Please rewrite every line of the entries with "common name" swapped for "vernacular name" and nothing else altered. Leave the pictures out of your answer.

> Information supplied
• • • •

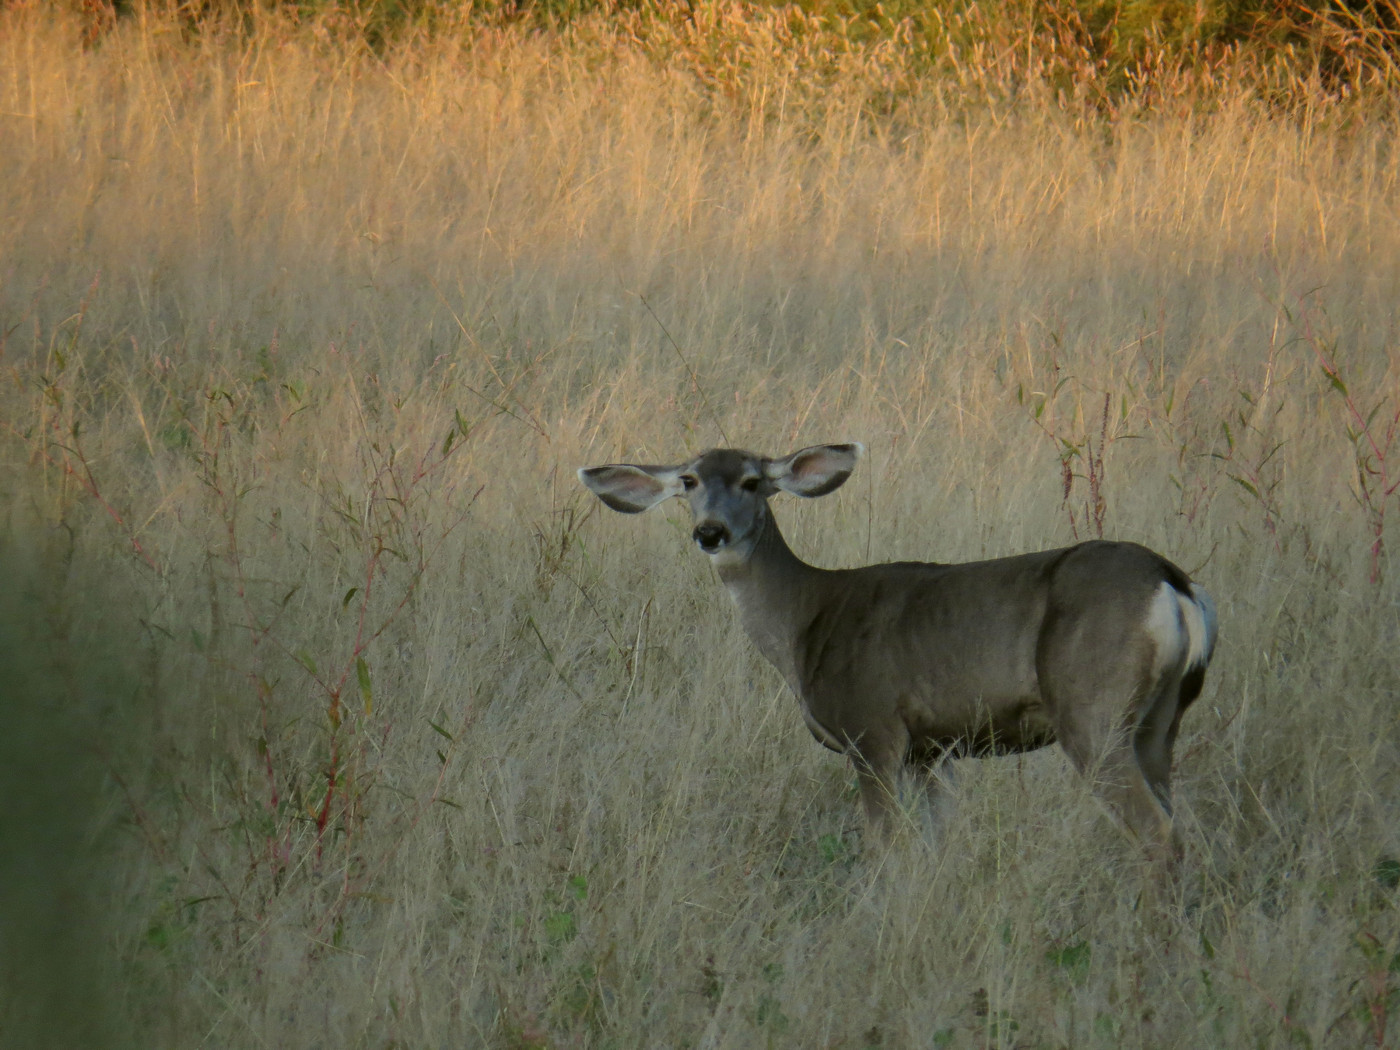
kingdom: Animalia
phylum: Chordata
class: Mammalia
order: Artiodactyla
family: Cervidae
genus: Odocoileus
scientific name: Odocoileus hemionus
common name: Mule deer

• • • •

> Exercise answer
kingdom: Animalia
phylum: Chordata
class: Mammalia
order: Artiodactyla
family: Cervidae
genus: Odocoileus
scientific name: Odocoileus hemionus
vernacular name: Mule deer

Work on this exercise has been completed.